_WHAT YOU SHOULD DO_
Search the data for the string "forget" and extract every line where it appears.

--- START ---

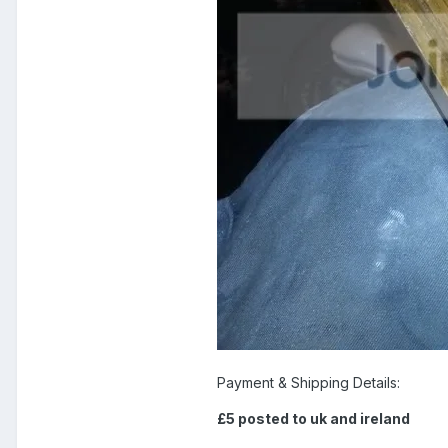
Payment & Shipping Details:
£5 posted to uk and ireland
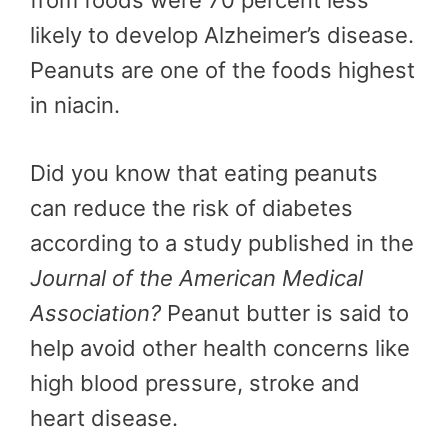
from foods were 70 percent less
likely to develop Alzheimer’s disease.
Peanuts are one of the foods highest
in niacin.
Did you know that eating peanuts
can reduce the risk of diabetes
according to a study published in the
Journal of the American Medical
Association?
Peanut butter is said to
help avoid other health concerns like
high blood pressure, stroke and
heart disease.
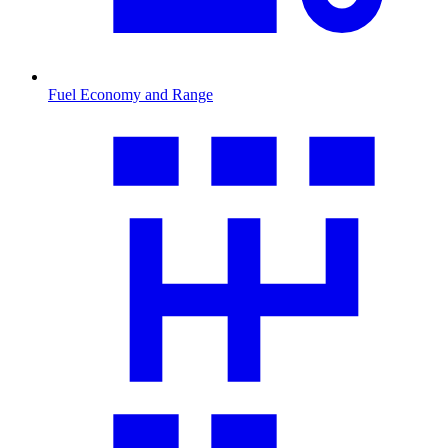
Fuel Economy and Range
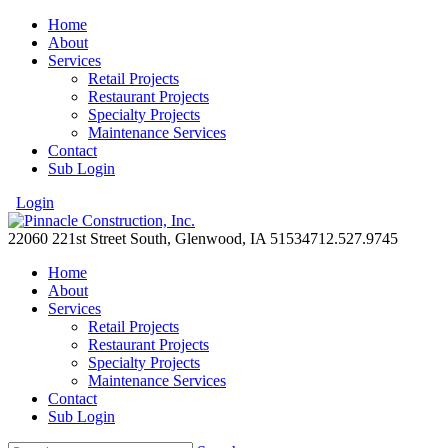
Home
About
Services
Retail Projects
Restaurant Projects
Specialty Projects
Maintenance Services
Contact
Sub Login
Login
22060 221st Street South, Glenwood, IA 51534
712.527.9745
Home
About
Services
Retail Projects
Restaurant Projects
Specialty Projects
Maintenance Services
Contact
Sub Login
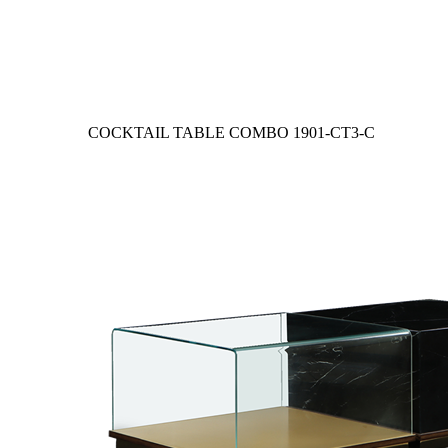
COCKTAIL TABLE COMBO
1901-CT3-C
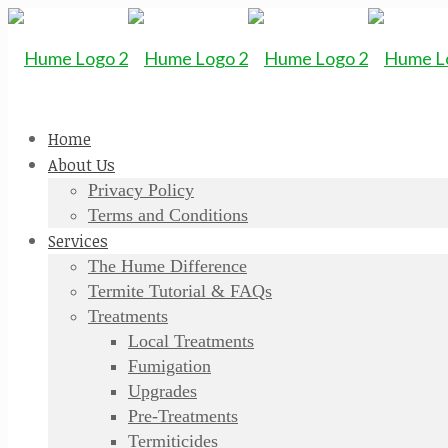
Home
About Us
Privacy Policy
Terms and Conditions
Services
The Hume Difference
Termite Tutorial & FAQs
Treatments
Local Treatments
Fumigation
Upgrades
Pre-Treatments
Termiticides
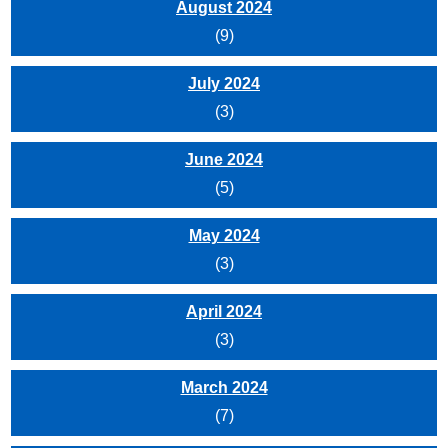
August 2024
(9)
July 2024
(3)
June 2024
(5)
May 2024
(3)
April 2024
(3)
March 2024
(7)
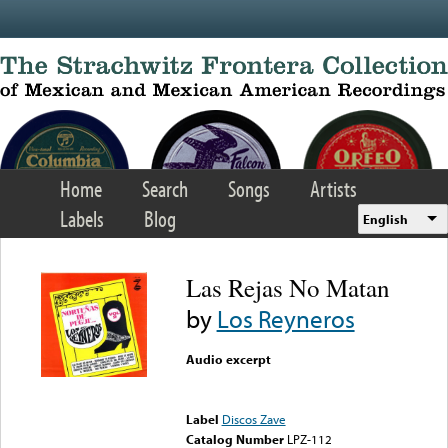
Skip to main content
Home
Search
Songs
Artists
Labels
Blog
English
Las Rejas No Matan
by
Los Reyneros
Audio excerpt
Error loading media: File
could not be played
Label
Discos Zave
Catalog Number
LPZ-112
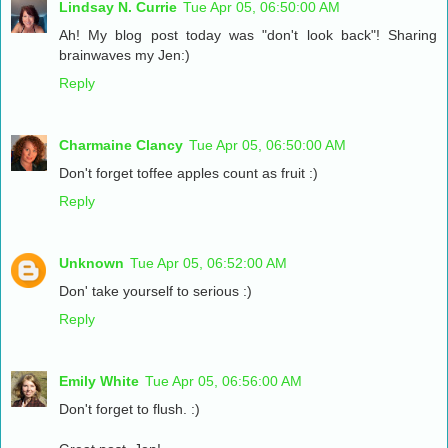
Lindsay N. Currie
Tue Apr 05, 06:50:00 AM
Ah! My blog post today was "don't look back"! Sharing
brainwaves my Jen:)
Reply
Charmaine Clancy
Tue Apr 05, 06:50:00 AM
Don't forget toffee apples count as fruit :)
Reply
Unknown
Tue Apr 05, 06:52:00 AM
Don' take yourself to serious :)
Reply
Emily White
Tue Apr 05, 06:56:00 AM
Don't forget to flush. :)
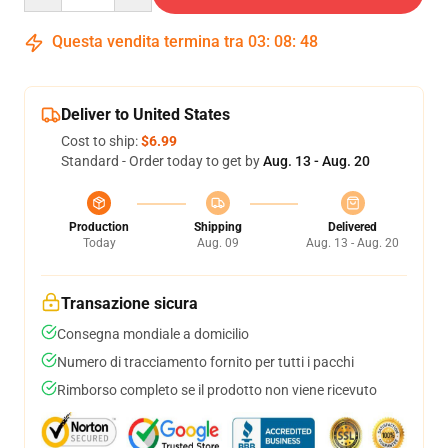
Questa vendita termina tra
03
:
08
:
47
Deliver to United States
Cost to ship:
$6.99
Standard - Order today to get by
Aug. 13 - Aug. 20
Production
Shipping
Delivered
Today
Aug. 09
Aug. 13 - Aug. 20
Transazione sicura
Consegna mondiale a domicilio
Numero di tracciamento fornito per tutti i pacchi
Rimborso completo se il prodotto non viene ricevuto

--- END ---

_RESPONSE AREA_
Don't forget toffee apples count as fruit :)
Don't forget to flush. :)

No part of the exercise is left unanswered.